The individual impact of each of the series of terrorist attacks depends largely on your familiarity with it.   Any British viewer is going to know what will happen to the London bus on 7 July 2005 and, in my case, exactly where it will happen.  I didn’t know, or had forgotten details of, the Camp Chapman attack in 2009, so this was more startling.  A legend announcing the Marriott Hotel in Islamabad immediately rang a bell but I have to thank Jennifer Ehle for taking me by surprise in this episode:  I was so mesmerised by her selfish acting that I’d forgotten a bomb was going to go off in the hotel restaurant.  During the final assault in Abbottabad, I admit the main suspense for me consisted in whether we would get sight of bin Laden (the sight we didn’t get on real-life television news).  The editing by Dylan Tichenor and William Goldenberg, excellent throughout the movie, is never better than it is inside the compound and in the aftermath to the raid – in what you do and don’t see.  The Abbottabad raid is impressive in other ways too – like the weird, alarming combination of masked sci-fi-ish faces, weeping kids and screaming women that recur on the screen as the Seals penetrate deeper into the compound.

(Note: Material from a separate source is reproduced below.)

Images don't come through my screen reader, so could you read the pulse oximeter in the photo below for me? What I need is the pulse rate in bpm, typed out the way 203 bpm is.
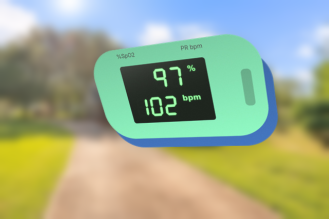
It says 102 bpm
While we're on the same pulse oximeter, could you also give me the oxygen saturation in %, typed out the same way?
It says 97 %
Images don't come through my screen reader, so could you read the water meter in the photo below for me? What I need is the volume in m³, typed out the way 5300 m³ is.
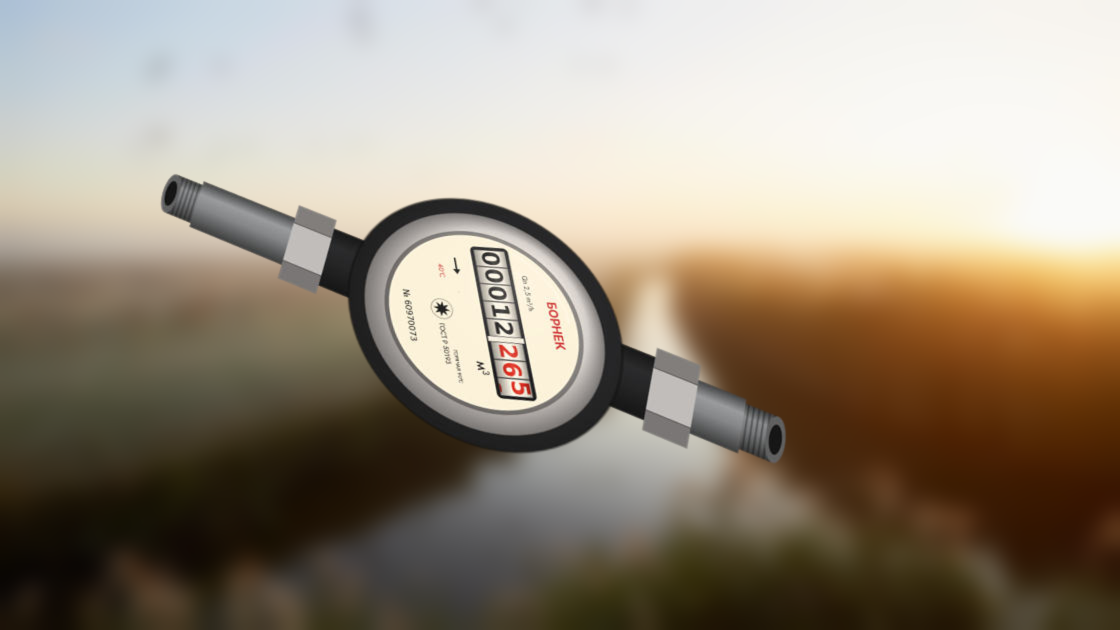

Sally, who really liked the film, felt this whole extended sequence reminded you of how variously hazardous the operation was:  I think this confirms that Bigelow’s ideal viewer is someone who, like the director, is primarily interested in the meticulous recreation of real events.  I guess I approached Zero Dark Thirty more as a moviegoer – and what’s amazing in reality is par for the course in a live action dramatic film.  By the same token, Bigelow keeps the atmosphere of the raid scrupulously bleak but, if you’re watching as someone primed to distinguish heroes and villains, you’ll want the Seals to get their man.  The movie is fully realised – on its own terms – in this final section.   Elsewhere, Bigelow seems less decisive.  She starts with what’s presumably an actual recording of a conversation with someone trapped in the World Trade Center on 9/11.  Removing the usual images of the day is obviously meant to make this introduction more powerful; because this effect is so calculated, it’s actually rather offensive.  The text on screen during the film – alternating indications of where and when events are taking place with chapter headings (‘The Meeting’, ‘Tradecraft’, ‘The Canaries’ etc) – suggests a lack of confidence in the narrative’s ability to cope by itself, without these signposts.  Like many of this year’s front runners for awards, Zero Dark Thirty is too long (157 minutes) but at least time passes more quickly as the film goes on.